Iran steht kurz vor dem Bau der Atombombe

Dank einem früheren sowjetischen Waffenspezialisten soll Iran kurz vor dem Durchbruch beim Bau von Atomwaffen stehen. In Israel gibt es Gerüchte über einen möglichen Angriff auf den Mullah-Staat - Russland ist alarmiert.

Laut „Washington Post“ soll ein früherer sowjetischer Wissenschaftler Iran zum entscheidenden Durchbruch beim Atomwaffenbau verholfen haben. action press

Laut „Washington Post“ soll ein früherer sowjetischer Wissenschaftler Iran zum entscheidenden Durchbruch beim Atomwaffenbau verholfen haben.

Wien/Washington/Kairo/MoskauKurz vor der Veröffentlichung eines neuen Berichts der Internationalen Atomenergie-Behörde (IAEA) zum iranischen Atomprogramm in den kommenden Tagen nähren internationale Medien den Verdacht, dass Teheran an Kernwaffen arbeitet. Unter Berufung auf nicht namentlich genannte westliche Diplomaten und Atomexperten berichtete die „Washington Post“ am späten Sonntagabend, der frühere sowjetische Atomwissenschaftler Wjatscheslaw Danilenko habe dem Iran dabei mindestens fünf Jahre lang offenbar entscheidend geholfen.

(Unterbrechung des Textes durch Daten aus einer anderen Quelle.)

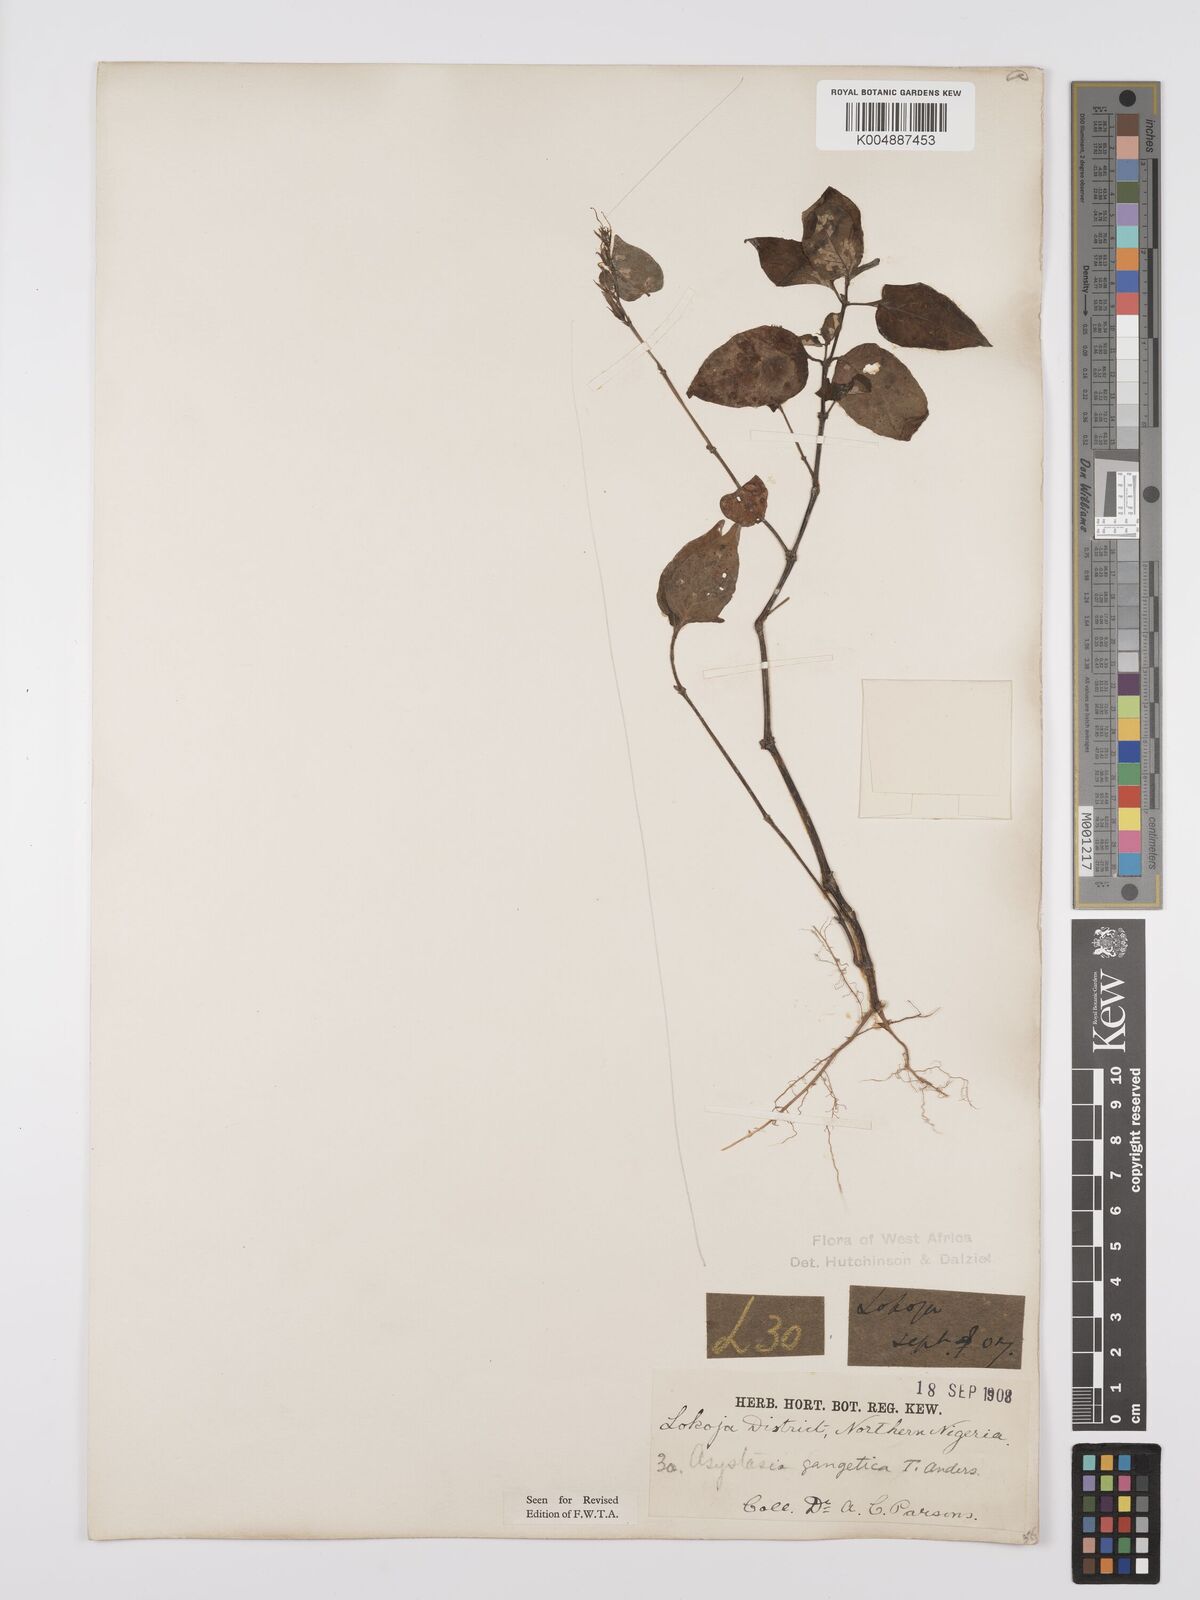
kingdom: Plantae
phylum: Tracheophyta
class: Magnoliopsida
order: Lamiales
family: Acanthaceae
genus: Asystasia
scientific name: Asystasia gangetica
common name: Chinese violet
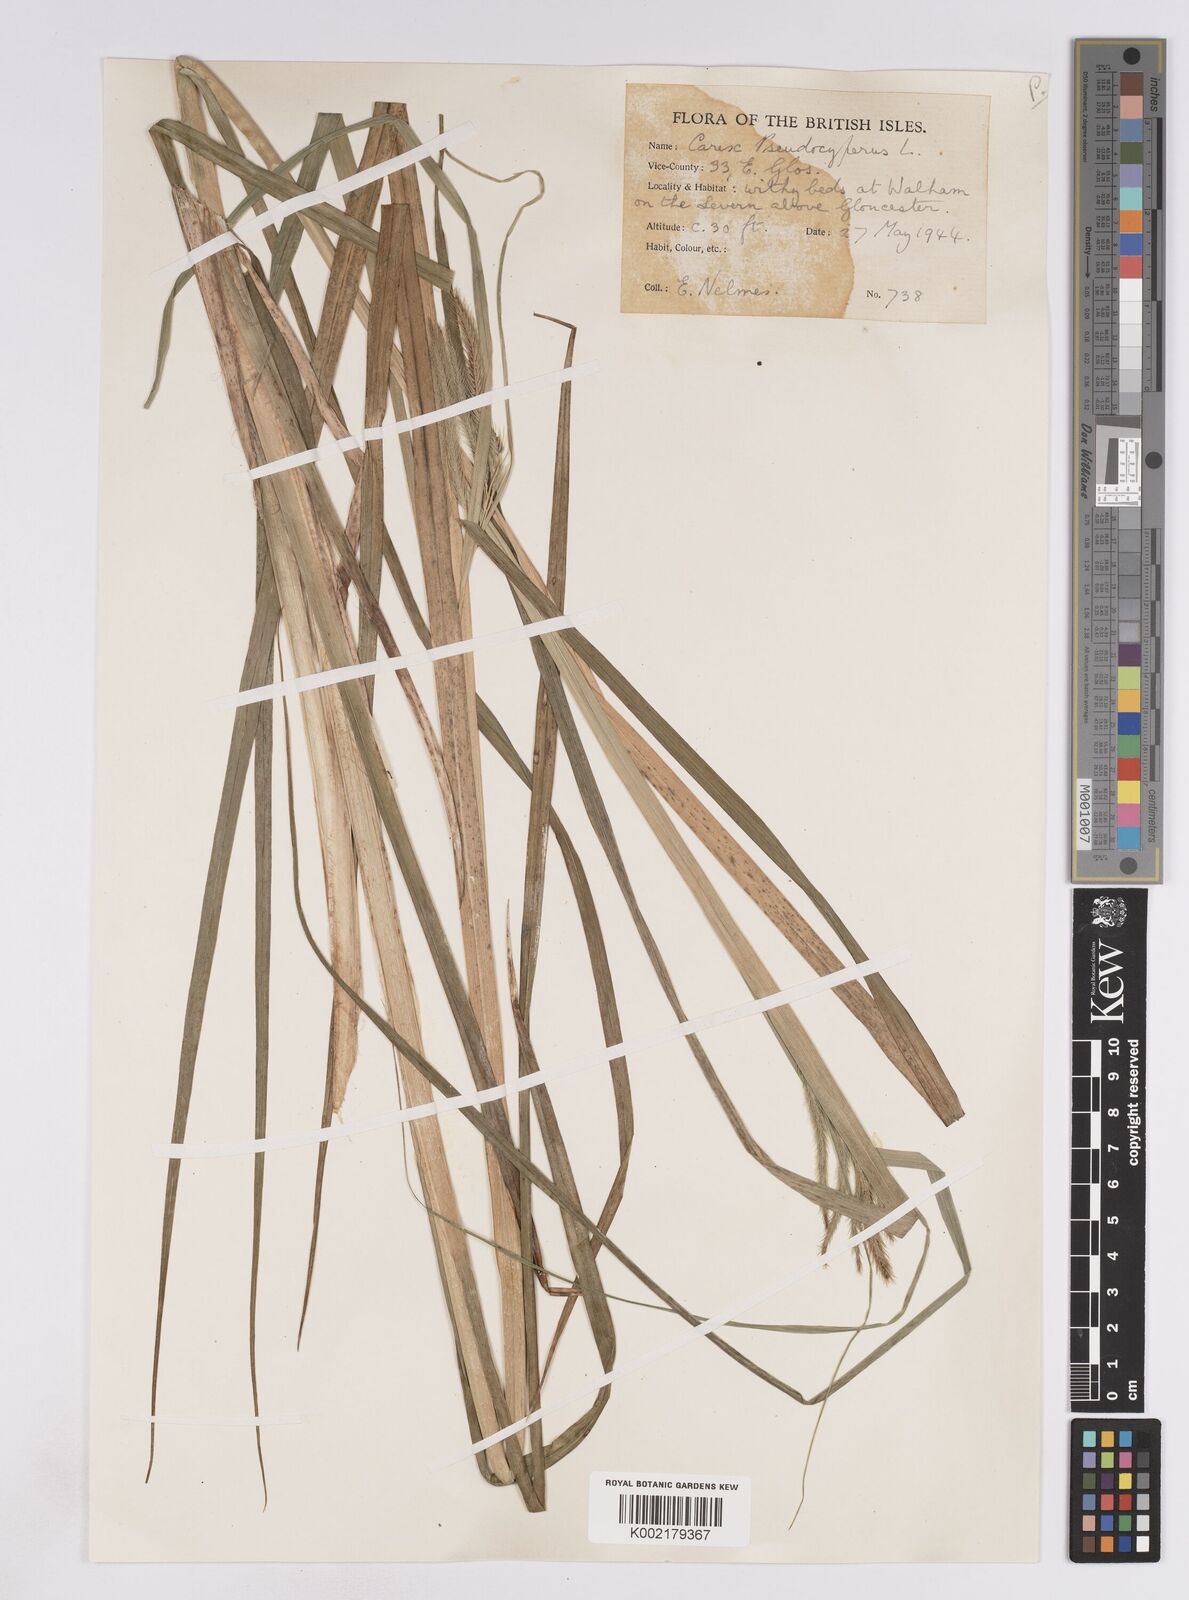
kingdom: Plantae
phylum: Tracheophyta
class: Liliopsida
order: Poales
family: Cyperaceae
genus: Carex
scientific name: Carex pseudocyperus
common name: Cyperus sedge
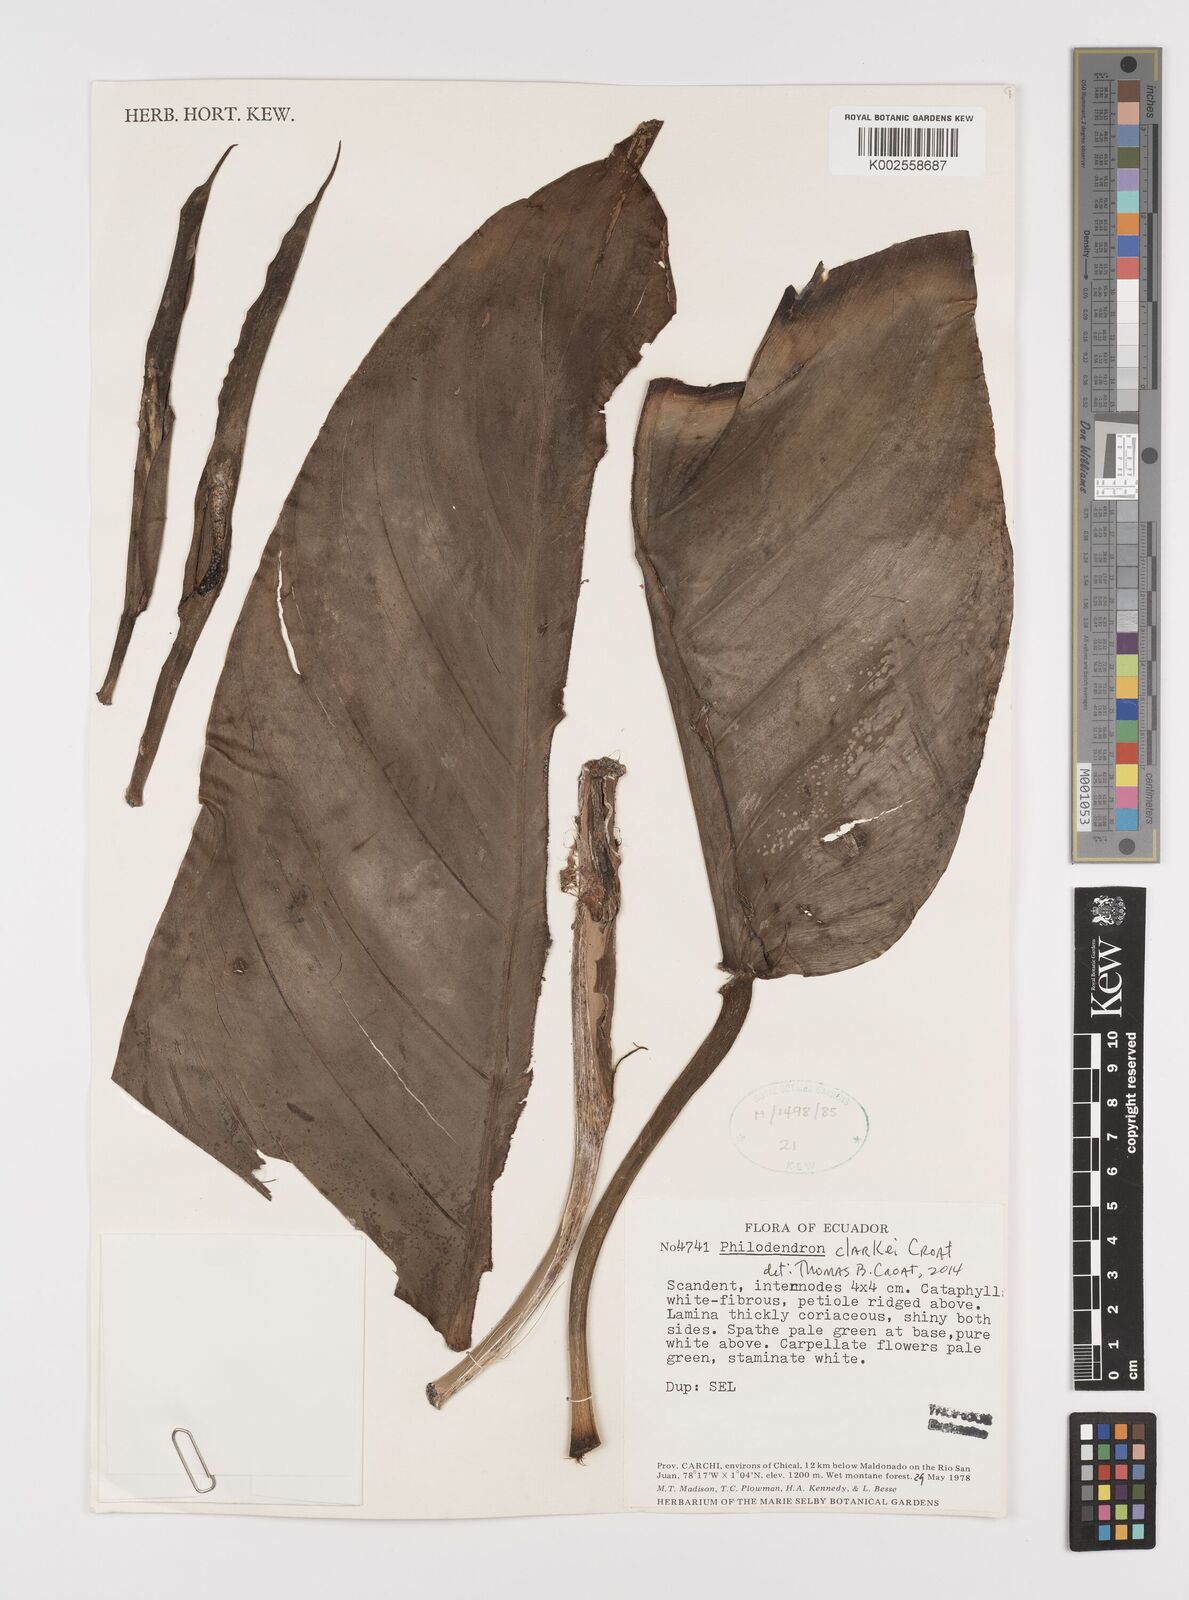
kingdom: Plantae
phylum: Tracheophyta
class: Liliopsida
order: Alismatales
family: Araceae
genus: Philodendron
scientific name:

Entsprechende neue Geheimdienstinformationen würden den Mitgliedern der Internationalen Atomenergiebehörde (IAEA) in Wien am Dienstag oder Mittwoch vorliegen. In Israel wird intensiv über die Möglichkeit diskutiert, die „iranische Bombe“ mit einem Militärschlag zu verhindern. Russland hat deswegen vor einem möglichen Angriff auf den Iran gewarnt.

Der frühere sowjetischer Waffenspezialist habe Teheran über mehrere Jahre bei der Entwicklung hochpräziser Sprengzünder geholfen, berichtete die Zeitung am Montag. Der Iran habe zudem von technischem Know-How aus Pakistan und Nordkorea profitiert, zitiert das Blatt die Experten. Die internationale Atomenergiebehörde (IAEA) will diese Woche einen detaillierten Bericht über das iranische Atomprogramm veröffentlichen. Darin sollen auch Informationen sein, die auf ein Computermodell eines Atomsprengkopfes hindeuten.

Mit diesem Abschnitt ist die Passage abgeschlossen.